Une action de protestation est prévue mardi midi devant le ministère de l'Enseignement supérieur pour dénoncer une situation financière jugée alarmante. Le gouvernement exige encore 7 millions d'euros d'économies pour 2026, ce qui se traduira par une réduction des heures de cours et une diminution des activités de recherche, souligne Christine Neau-Leduc, présidente de l'université Paris 1 Panthéon-Sorbonne.
"Les dirigeants d’universités alertent depuis des mois sur un manque de financement persistant", et aujourd'hui, selon Christine Neau-Leduc, "nous atteignons un point de rupture", a-t-elle déclaré sur France Inter le 10 mars. Cette mobilisation conjointe des syndicats et des étudiants s’inscrit dans un contexte où la pression sur l'enseignement supérieur ne cesse de croître, avec une situation qui préoccupe de plus en plus les parties prenantes.

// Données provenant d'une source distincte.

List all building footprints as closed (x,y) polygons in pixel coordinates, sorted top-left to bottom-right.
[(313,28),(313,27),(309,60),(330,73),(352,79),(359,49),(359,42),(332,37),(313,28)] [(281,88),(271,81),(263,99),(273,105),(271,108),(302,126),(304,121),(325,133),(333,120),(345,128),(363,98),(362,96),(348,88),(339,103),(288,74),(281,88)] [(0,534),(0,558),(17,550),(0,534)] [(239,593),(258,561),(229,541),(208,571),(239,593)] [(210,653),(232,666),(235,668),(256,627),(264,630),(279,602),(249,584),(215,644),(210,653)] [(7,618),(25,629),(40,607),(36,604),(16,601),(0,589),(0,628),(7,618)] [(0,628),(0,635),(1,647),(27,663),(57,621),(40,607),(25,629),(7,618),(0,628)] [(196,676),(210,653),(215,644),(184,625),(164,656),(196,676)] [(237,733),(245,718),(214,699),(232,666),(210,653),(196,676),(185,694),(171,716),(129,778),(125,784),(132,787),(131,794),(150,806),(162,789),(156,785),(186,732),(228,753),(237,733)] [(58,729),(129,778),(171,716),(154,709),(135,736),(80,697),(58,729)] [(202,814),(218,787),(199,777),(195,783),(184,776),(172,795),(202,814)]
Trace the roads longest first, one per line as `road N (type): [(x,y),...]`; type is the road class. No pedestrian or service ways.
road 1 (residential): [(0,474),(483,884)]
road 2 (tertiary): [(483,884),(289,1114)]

Les témoignages des présidents d'universités, tels que ceux de Lille et d'Angers, corroborent l’alerte : "C'est un vrai cri d'alarme", constatent-ils, face aux menaces grandissantes sur l'autonomie et la qualité de l'enseignement. Ils soulignent aussi que cette crise pourrait avoir des impacts catastrophiques à long terme sur le système éducatif français et la recherche. La nécessité d'une revalorisation des budgets et d'un plan d'investissement durable semble plus urgente que jamais.
Alors que des voix s'élèvent pour exprimer ce désespoir, la mobilisation prévue espère faire entendre la voix des millions d'étudiants et de chercheurs qui dépendent de la pérennité de ces institutions. La communauté éducative appelle donc à se rassembler en masse et à porter un message fort aux décideurs, espérant faire pencher la balance en faveur d'un financement adéquat pour l'avenir de l’éducation en France.